There are just a lot of things that you have to try to tie all those pieces together, but Vegas in general it’s a real balance between all those things from a mechanical grip and aerodynamics and aerodynamic balance and bump stop loads and spring choices and all those things come into play at Vegas because it’s just a difficult racetrack to get all those things right.”

And for those ready to count him and the team out:

“We had a good first few races and Vegas we were off but three out of four have been just fine for us.”

While he might not know the answers as to what happened in Vegas, Harvick said he’s ready to help provide the information needed to figure it out.

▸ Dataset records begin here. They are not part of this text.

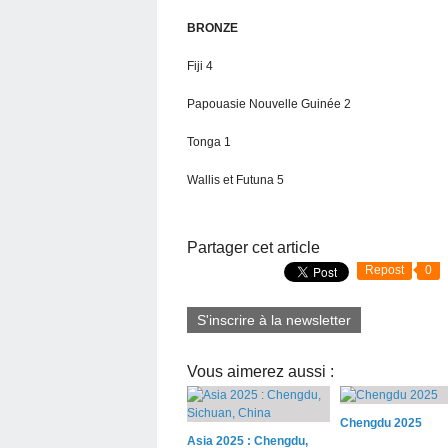
BRONZE
Fiji 4
Papouasie Nouvelle Guinée 2
Tonga 1
Wallis et Futuna 5
Partager cet article
Repost
0
S'inscrire à la newsletter
Vous aimerez aussi :
Chengdu 2025
Asia 2025 : Chengdu,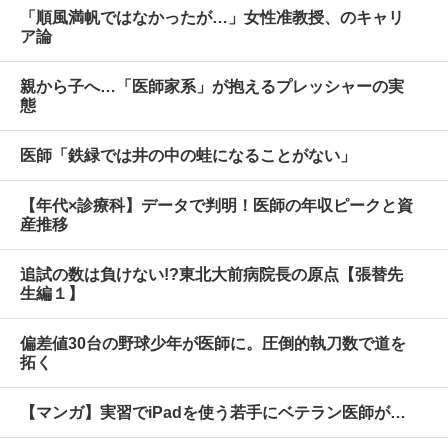
「順風満帆ではなかったが…」女性准教授、のキャリ
ア論
親から子へ…「医師家系」が抱えるプレッシャーの実
態
医師「鉄緑では井の中の蛙になることがない」
【年代×診療科】データで判明！医師の年収ピークと資
産推移
追試の数は負けない!?東北大前病院長の原点【張替先
生編１】
偏差値30台の野球少年が医師に。圧倒的執刀数で道を
拓く
【マンガ】実習でiPadを使う若手にベテラン医師が…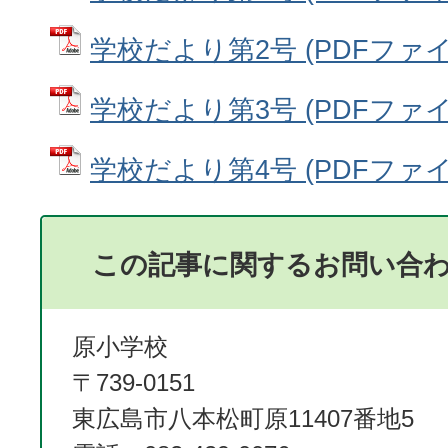
学校だより第2号 (PDFファイル:
学校だより第3号 (PDFファイル:
学校だより第4号 (PDFファイル:
この記事に関するお問い合
原小学校
〒739-0151
東広島市八本松町原11407番地5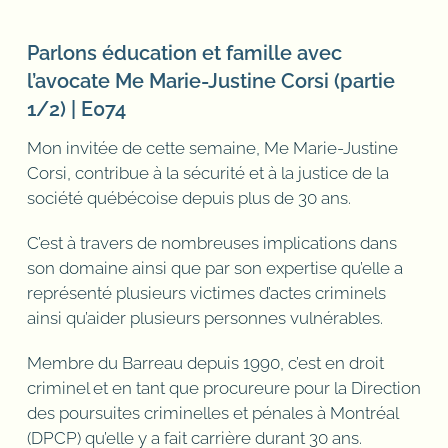
Parlons éducation et famille avec
l’avocate Me Marie-Justine Corsi (partie
1/2) | E074
Mon invitée de cette semaine, Me Marie-Justine
Corsi, contribue à la sécurité et à la justice de la
société québécoise depuis plus de 30 ans.
C’est à travers de nombreuses implications dans
son domaine ainsi que par son expertise qu’elle a
représenté plusieurs victimes d’actes criminels
ainsi qu’aider plusieurs personnes vulnérables.
Membre du Barreau depuis 1990, c’est en droit
criminel et en tant que
procureure pour la Direction
des poursuites criminelles et pénales à Montréal
(DPCP) qu’elle y a fait carrière durant 30 ans.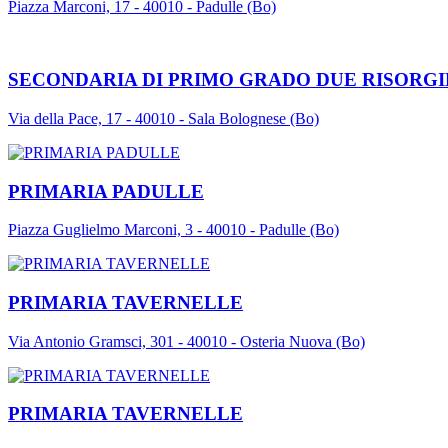
Piazza Marconi, 17 - 40010 - Padulle (Bo)
SECONDARIA DI PRIMO GRADO DUE RISORG
Via della Pace, 17 - 40010 - Sala Bolognese (Bo)
PRIMARIA PADULLE
Piazza Guglielmo Marconi, 3 - 40010 - Padulle (Bo)
PRIMARIA TAVERNELLE
Via Antonio Gramsci, 301 - 40010 - Osteria Nuova (Bo)
PRIMARIA TAVERNELLE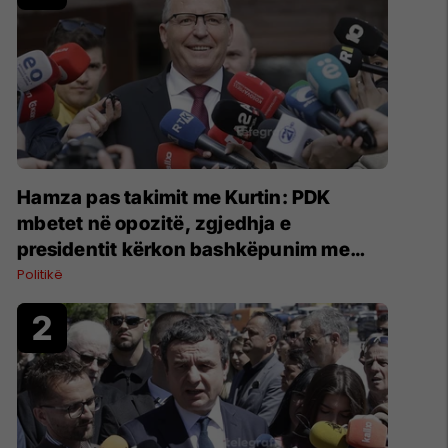
Hamza pas takimit me Kurtin: PDK
mbetet në opozitë, zgjedhja e
presidentit kërkon bashkëpunim me
LVV-në
Politikë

“This is not an abnormal situation for any race team.,” he said. “You’re going to be in situations where you’re up, you’re down and that problem-solving is actually a piece of it that is always enjoyable.

“I wouldn’t characterize the weekend that we had as to how the first three weeks have gone for us on the 4 car, you’re going to have those particular weekends and you have to be a source of information.
“You’re not going to fix it.  I have no chance of fixing it. I’m merely the source of information from what happens in the car.  It’s way too technical.  There’s way too many engineers involved, and you have to be confident in the things that you’re saying, feeling to deliver that information and then ask enough questions to make sure that the direction is in kind of the magnitude of your suggestions is put into the proper channels to make sure that it’s delivered in the appropriate way as an emergency or just an isolated problem or whatever the scenario is.”

As the series now heads to Phoenix, Harvick chuckled when asked if he felt he was “still a threat” to win there.

“That’s a silly question,” he said. “I think you should go back and look at the first race from last year that we led the most laps and had the fastest car.  We wound up finishing second. I would consider us a challenger at just about any racetrack that you go to, but you’re not going to be that way all the time, so, I think as we go to Phoenix you expect to go there and perform well.”

Indeed, Havick is a master when it comes to Phoenix. He not only finished second there in the spring race last year but has a series high 9 wins. And it’s Phoenix that Harvick was already thinking about the day after that 20th place finish in Vegas.

“Most of my races are over by Monday, whether we’ve won or lost,” he said. “It’s really just whatever the challenge is for the next week and how do you recap the last week, so running first or running last is really no different for me on a Monday morning.”

Which is a big reason why Harvick isn’t angry after a bad finish and certainly doesn’t allow a bad finish to carry over into the next race.

“Angry takes too much time and it’s hard to carry that all the way through the week and have everybody around the house want to participate in being around you, so I think for me Phoenix is a great example.

“I think when you look back at the first race last year and you have a chance to win the race and have the best car and then you go back to the second race and things don’t go your way just because it’s not what you expected, that’s just part of what we do.”

As for those who might be ready to count Harvick out as a contender the rest of the season.

“You guys sometimes see the results and look at it and say, ‘He’s going to be this or that,’ and, really, it’s just the same.,” he said. ”It’s really no different as you get into the meetings on Monday.  The conversations may be different, but it’s the same routine week after week for me.”